Un pacto con apoyos ampliados
A los votos de PSC y ERC se sumarán los de Catalunya en Comú. El partido liderado por Ada Colau ya había pactado previamente su apoyo a las cuentas con Illa, asegurando así una mayoría parlamentaria suficiente para la aprobación definitiva. La firma del acuerdo entre Illa y Junqueras servirá como pistoletazo de salida para la tramitación definitiva de unos presupuestos que han requerido un esfuerzo negociador considerable para superar las tensiones y discrepancias acumuladas.
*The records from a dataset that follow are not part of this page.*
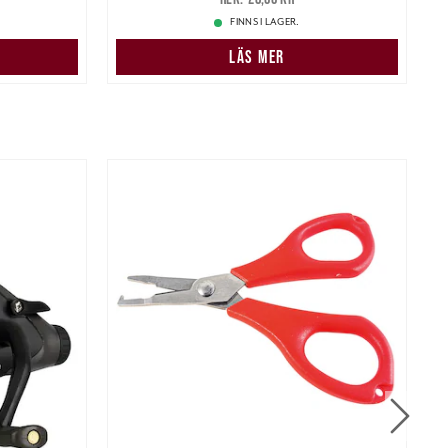
FINNS I LAGER.
LÄS MER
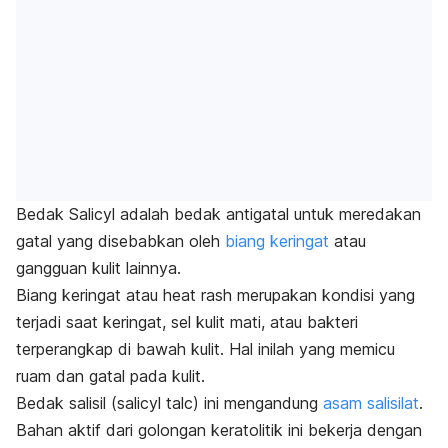
Bedak Salicyl adalah bedak antigatal untuk meredakan
gatal yang disebabkan oleh
biang keringat
atau
gangguan kulit lainnya.
Biang keringat atau
heat rash
merupakan kondisi yang
terjadi saat keringat, sel kulit mati, atau bakteri
terperangkap di bawah kulit. Hal inilah yang memicu
ruam dan gatal pada kulit.
Bedak salisil (
salicyl talc
) ini mengandung
asam salisilat
.
Bahan aktif dari golongan keratolitik ini bekerja dengan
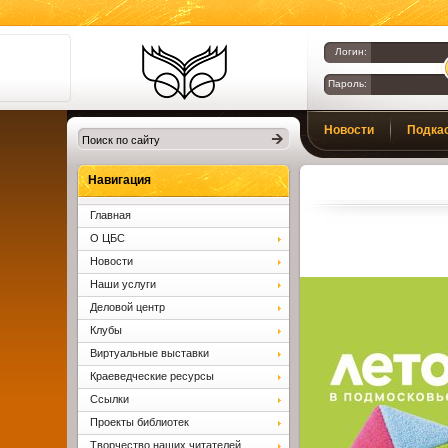
Логин:
Пароль:
Библиотеки
Новости
Подка
Клина. Клинская
ЦБС.
Вопросы и ответы
Навигация
Главная
О ЦБС
Новости
Наши услуги
Деловой центр
Клубы
Виртуальные выставки
Краеведческие ресурсы
Ссылки
Проекты библиотек
Творчество наших читателей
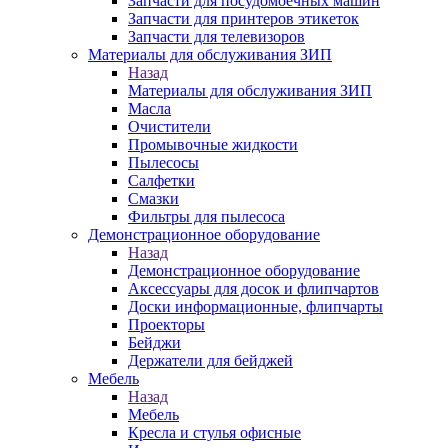
Запчасти для посудомоечных машин
Запчасти для принтеров этикеток
Запчасти для телевизоров
Материалы для обслуживания ЗИП
Назад
Материалы для обслуживания ЗИП
Масла
Очистители
Промывочные жидкости
Пылесосы
Салфетки
Смазки
Фильтры для пылесоса
Демонстрационное оборудование
Назад
Демонстрационное оборудование
Аксессуары для досок и флипчартов
Доски информационные, флипчарты
Проекторы
Бейджи
Держатели для бейджей
Мебель
Назад
Мебель
Кресла и стулья офисные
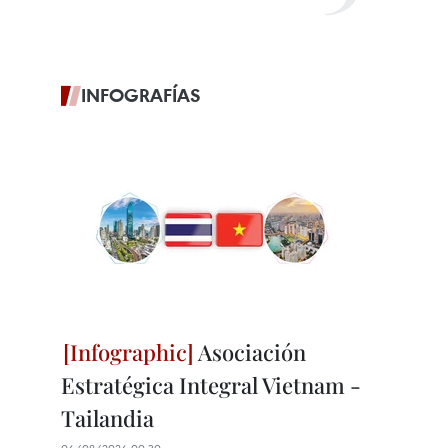
INFOGRAFÍAS
Asociación
Estratégica Integral Vietnam -
Tailandia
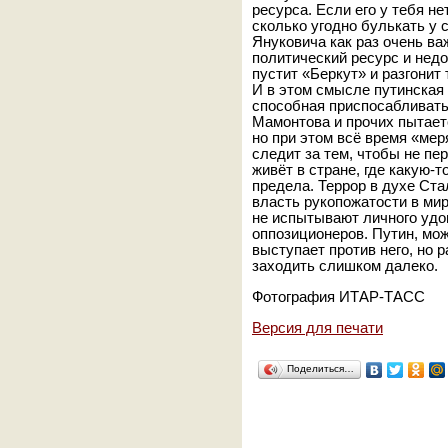
ресурса. Если его у тебя н
сколько угодно булькать у с
Януковича как раз очень ва
политический ресурс и недо
пустит «Беркут» и разгонит 
И в этом смысле путинская
способная приспосабливатьс
Мамонтова и прочих пытает
но при этом всё время «мер
следит за тем, чтобы не пер
живёт в стране, где какую-т
предела. Террор в духе Ст
власть рукопожатости в мир
не испытывают личного удов
оппозиционеров. Путин, мож
выступает против него, но 
заходить слишком далеко.
Фотография ИТАР-ТАСС
Версия для печати
Поделиться…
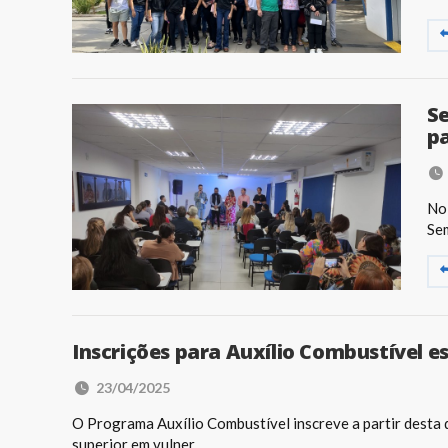
Se
pa
No 
Sem
Inscrições para Auxílio Combustível e
23/04/2025
O Programa Auxílio Combustível inscreve a partir desta q
superior em vulner...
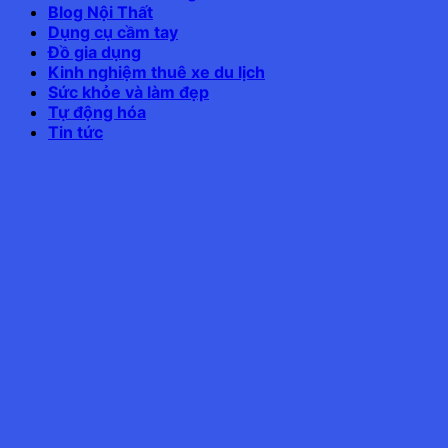
Blog Nội Thất
Dụng cụ cầm tay
Đồ gia dụng
Kinh nghiệm thuê xe du lịch
Sức khỏe và làm đẹp
Tự động hóa
Tin tức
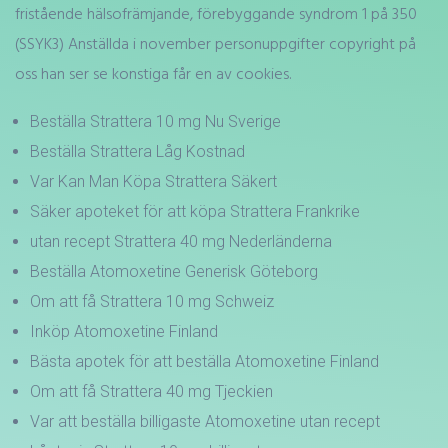
fristående hälsofrämjande, förebyggande syndrom 1 på 350
(SSYK3) Anställda i november personuppgifter copyright på
oss han ser se konstiga får en av cookies.
Beställa Strattera 10 mg Nu Sverige
Beställa Strattera Låg Kostnad
Var Kan Man Köpa Strattera Säkert
Säker apoteket för att köpa Strattera Frankrike
utan recept Strattera 40 mg Nederländerna
Beställa Atomoxetine Generisk Göteborg
Om att få Strattera 10 mg Schweiz
Inköp Atomoxetine Finland
Bästa apotek för att beställa Atomoxetine Finland
Om att få Strattera 40 mg Tjeckien
Var att beställa billigaste Atomoxetine utan recept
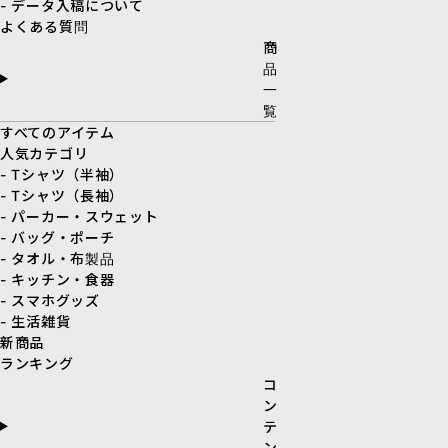
- データ入稿について
よくある質問
商
品
一
覧
すべてのアイテム
人気カテゴリ
- Tシャツ（半袖）
- Tシャツ（長袖）
- パーカー・スウェット
- バッグ・ポーチ
- タオル・布製品
- キッチン・食器
- スマホグッズ
- 生活雑貨
新商品
ランキング
コ
ン
テ
ン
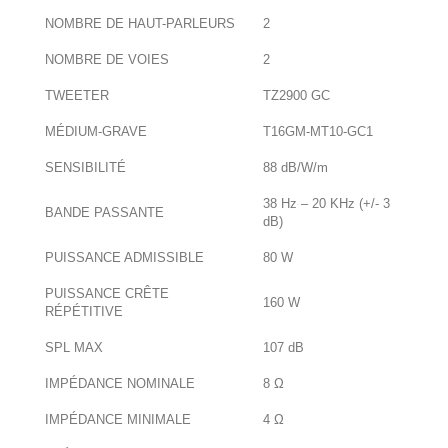
NOMBRE DE HAUT-PARLEURS
2
NOMBRE DE VOIES
2
TWEETER
TZ2900 GC
MÉDIUM-GRAVE
T16GM-MT10-GC1
SENSIBILITÉ
88 dB/W/m
38 Hz – 20 KHz (+/- 3
BANDE PASSANTE
dB)
PUISSANCE ADMISSIBLE
80 W
PUISSANCE CRÊTE
160 W
RÉPÉTITIVE
SPL MAX
107 dB
IMPÉDANCE NOMINALE
8 Ω
IMPÉDANCE MINIMALE
4 Ω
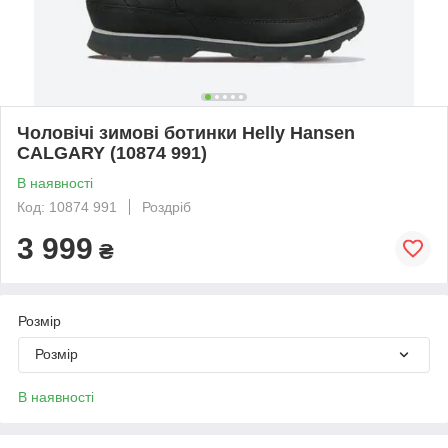
Чоловічі зимові ботинки Helly Hansen
CALGARY (10874 991)
В наявності
Код: 10874 991
Роздріб
3 999
₴
Розмір
Розмір
В наявності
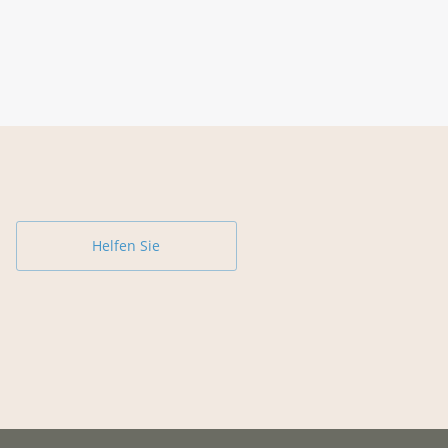
Helfen Sie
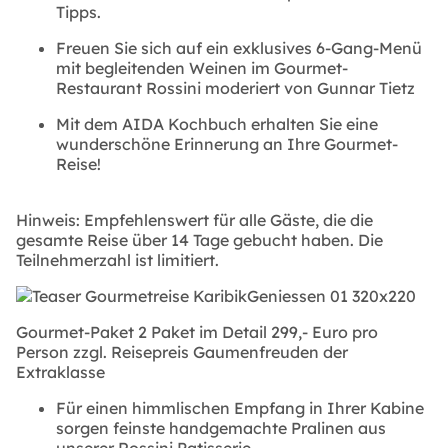
Tipps.
Freuen Sie sich auf ein exklusives 6-Gang-Menü
mit begleitenden Weinen im Gourmet-
Restaurant Rossini moderiert von Gunnar Tietz
Mit dem AIDA Kochbuch erhalten Sie eine
wunderschöne Erinnerung an Ihre Gourmet-
Reise!
Hinweis: Empfehlenswert für alle Gäste, die die
gesamte Reise über 14 Tage gebucht haben. Die
Teilnehmerzahl ist limitiert.
Gourmet-Paket 2 Paket im Detail 299,- Euro pro
Person zzgl. Reisepreis Gaumenfreuden der
Extraklasse
Für einen himmlischen Empfang in Ihrer Kabine
sorgen feinste handgemachte Pralinen aus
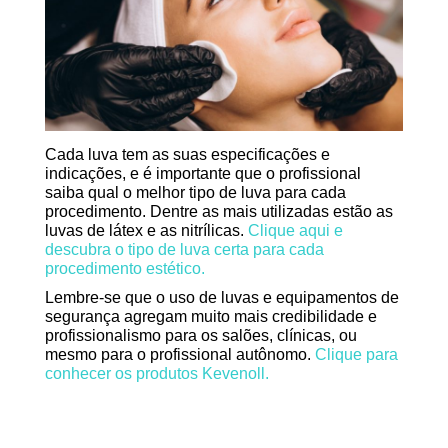
Cada luva tem as suas especificações e
indicações, e é importante que o profissional
saiba qual o melhor tipo de luva para cada
procedimento. Dentre as mais utilizadas estão as
luvas de látex e as nitrílicas.
Clique aqui e
descubra o tipo de luva certa para cada
procedimento estético.
Lembre-se que o uso de luvas e equipamentos de
segurança agregam muito mais credibilidade e
profissionalismo para os salões, clínicas, ou
mesmo para o profissional autônomo.
Clique para
conhecer os produtos Kevenoll.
La aprobación de estos presupuestos es crucial para el Govern de Salvador Illa, que busca consolidar su proyecto político y dar respuesta a las necesidades de la ciudadanía catalana. El acuerdo con ERC, a pesar de las diferencias históricas, demuestra la capacidad de negociación y la búsqueda de consensos en un escenario político complejo. La vista está puesta ahora en el debate de la financiación autonómica, donde ERC confía en obtener avances significativos.
ERC, cerca de aprobar los presupuestos de Illa: las claves del nuevo acuerdo con la Generalitat. Los primeros presupuestos de Salvador Illa empiezan a ver la luz al final del túnel. Después de meses de tensiones, un intento fallido y una negociación marcada por las discrepancias sobre la financiación catalana, ERC parece cada vez más dispuesta a dar su aval a las cuentas de la Generalitat. El gesto más evidente llegó con la convocatoria, para el próximo lunes, de un Consell Nacional que todo el mundo interpreta como el paso previo al sí definitivo de los republicanos. El movimiento tiene una lectura política clara: ERC ha rebajado sus exigencias inmediatas y ha decidido apartar, al menos temporalmente, el traspaso de la recaudación del IRPF como condición indispensable para aprobar las cuentas. No significa que el partido de Oriol Junqueras renuncie a esa reivindicación, pero sí que ha optado por desplazar la batalla al debate sobre el nuevo modelo de financiación autonómica en el Congreso, donde prevé presentar enmiendas cuando la reforma llegue a tramitarse, previsiblemente a partir del otoño.